### Aim of the task
A complete transcription of the material, exact in every line, is what is wanted.
==== Data under study ====
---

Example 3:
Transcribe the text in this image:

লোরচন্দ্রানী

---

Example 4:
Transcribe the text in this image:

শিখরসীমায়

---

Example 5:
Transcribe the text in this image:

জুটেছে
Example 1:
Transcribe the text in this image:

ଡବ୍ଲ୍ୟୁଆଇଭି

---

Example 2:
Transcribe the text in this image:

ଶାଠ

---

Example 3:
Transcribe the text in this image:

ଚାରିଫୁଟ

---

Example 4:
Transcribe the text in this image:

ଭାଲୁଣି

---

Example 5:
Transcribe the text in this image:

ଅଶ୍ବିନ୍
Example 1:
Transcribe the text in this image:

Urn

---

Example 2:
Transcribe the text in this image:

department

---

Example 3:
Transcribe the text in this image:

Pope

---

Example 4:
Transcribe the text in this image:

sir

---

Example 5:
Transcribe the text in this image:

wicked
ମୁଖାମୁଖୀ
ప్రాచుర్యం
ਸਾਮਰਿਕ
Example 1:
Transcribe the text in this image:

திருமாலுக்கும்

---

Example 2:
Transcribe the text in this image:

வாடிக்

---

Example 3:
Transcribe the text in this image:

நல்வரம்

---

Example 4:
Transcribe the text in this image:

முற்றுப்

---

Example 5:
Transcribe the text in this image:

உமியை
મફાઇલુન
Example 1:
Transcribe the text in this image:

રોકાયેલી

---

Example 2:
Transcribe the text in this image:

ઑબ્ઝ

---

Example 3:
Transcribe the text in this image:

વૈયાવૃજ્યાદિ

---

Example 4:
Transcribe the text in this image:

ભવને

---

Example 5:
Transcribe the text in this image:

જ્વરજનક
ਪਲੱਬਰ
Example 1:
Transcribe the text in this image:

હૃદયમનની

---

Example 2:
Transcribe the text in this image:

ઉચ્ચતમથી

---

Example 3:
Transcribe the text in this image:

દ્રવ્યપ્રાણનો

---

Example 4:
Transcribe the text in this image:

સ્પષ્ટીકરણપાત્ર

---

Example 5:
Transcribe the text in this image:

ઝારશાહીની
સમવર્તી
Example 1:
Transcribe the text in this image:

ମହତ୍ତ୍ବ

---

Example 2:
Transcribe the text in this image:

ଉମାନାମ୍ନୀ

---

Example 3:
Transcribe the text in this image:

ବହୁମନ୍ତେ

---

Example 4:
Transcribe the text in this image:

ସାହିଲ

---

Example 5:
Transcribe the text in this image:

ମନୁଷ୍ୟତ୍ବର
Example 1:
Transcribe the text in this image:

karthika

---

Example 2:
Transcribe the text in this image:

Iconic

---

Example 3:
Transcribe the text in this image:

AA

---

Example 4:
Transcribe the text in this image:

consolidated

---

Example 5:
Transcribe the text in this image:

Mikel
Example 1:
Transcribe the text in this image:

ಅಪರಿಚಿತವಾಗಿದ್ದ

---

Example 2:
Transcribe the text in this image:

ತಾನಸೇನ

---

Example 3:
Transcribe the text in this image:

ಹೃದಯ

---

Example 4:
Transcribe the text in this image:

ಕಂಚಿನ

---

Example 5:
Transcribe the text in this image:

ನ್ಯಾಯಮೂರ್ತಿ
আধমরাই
====
### Written answer
---

Example 3:
Transcribe the text in this image:

লোরচন্দ্রানী

---

Example 4:
Transcribe the text in this image:

শিখরসীমায়

---

Example 5:
Transcribe the text in this image:

জুটেছে
Example 1:
Transcribe the text in this image:

ଡବ୍ଲ୍ୟୁଆଇଭି

---

Example 2:
Transcribe the text in this image:

ଶାଠ

---

Example 3:
Transcribe the text in this image:

ଚାରିଫୁଟ

---

Example 4:
Transcribe the text in this image:

ଭାଲୁଣି

---

Example 5:
Transcribe the text in this image:

ଅଶ୍ବିନ୍
Example 1:
Transcribe the text in this image:

Urn

---

Example 2:
Transcribe the text in this image:

department

---

Example 3:
Transcribe the text in this image:

Pope

---

Example 4:
Transcribe the text in this image:

sir

---

Example 5:
Transcribe the text in this image:

wicked
ମୁଖାମୁଖୀ
ప్రాచుర్యం
ਸਾਮਰਿਕ
Example 1:
Transcribe the text in this image:

திருமாலுக்கும்

---

Example 2:
Transcribe the text in this image:

வாடிக்

---

Example 3:
Transcribe the text in this image:

நல்வரம்

---

Example 4:
Transcribe the text in this image:

முற்றுப்

---

Example 5:
Transcribe the text in this image:

உமியை
મફાઇલુન
Example 1:
Transcribe the text in this image:

રોકાયેલી

---

Example 2:
Transcribe the text in this image:

ઑબ્ઝ

---

Example 3:
Transcribe the text in this image:

વૈયાવૃજ્યાદિ

---

Example 4:
Transcribe the text in this image:

ભવને

---

Example 5:
Transcribe the text in this image:

જ્વરજનક
ਪਲੱਬਰ
Example 1:
Transcribe the text in this image:

હૃદયમનની

---

Example 2:
Transcribe the text in this image:

ઉચ્ચતમથી

---

Example 3:
Transcribe the text in this image:

દ્રવ્યપ્રાણનો

---

Example 4:
Transcribe the text in this image:

સ્પષ્ટીકરણપાત્ર

---

Example 5:
Transcribe the text in this image:

ઝારશાહીની
સમવર્તી
Example 1:
Transcribe the text in this image:

ମହତ୍ତ୍ବ

---

Example 2:
Transcribe the text in this image:

ଉମାନାମ୍ନୀ

---

Example 3:
Transcribe the text in this image:

ବହୁମନ୍ତେ

---

Example 4:
Transcribe the text in this image:

ସାହିଲ

---

Example 5:
Transcribe the text in this image:

ମନୁଷ୍ୟତ୍ବର
Example 1:
Transcribe the text in this image:

karthika

---

Example 2:
Transcribe the text in this image:

Iconic

---

Example 3:
Transcribe the text in this image:

AA

---

Example 4:
Transcribe the text in this image:

consolidated

---

Example 5:
Transcribe the text in this image:

Mikel
Example 1:
Transcribe the text in this image:

ಅಪರಿಚಿತವಾಗಿದ್ದ

---

Example 2:
Transcribe the text in this image:

ತಾನಸೇನ

---

Example 3:
Transcribe the text in this image:

ಹೃದಯ

---

Example 4:
Transcribe the text in this image:

ಕಂಚಿನ

---

Example 5:
Transcribe the text in this image:

ನ್ಯಾಯಮೂರ್ತಿ
আধমরাই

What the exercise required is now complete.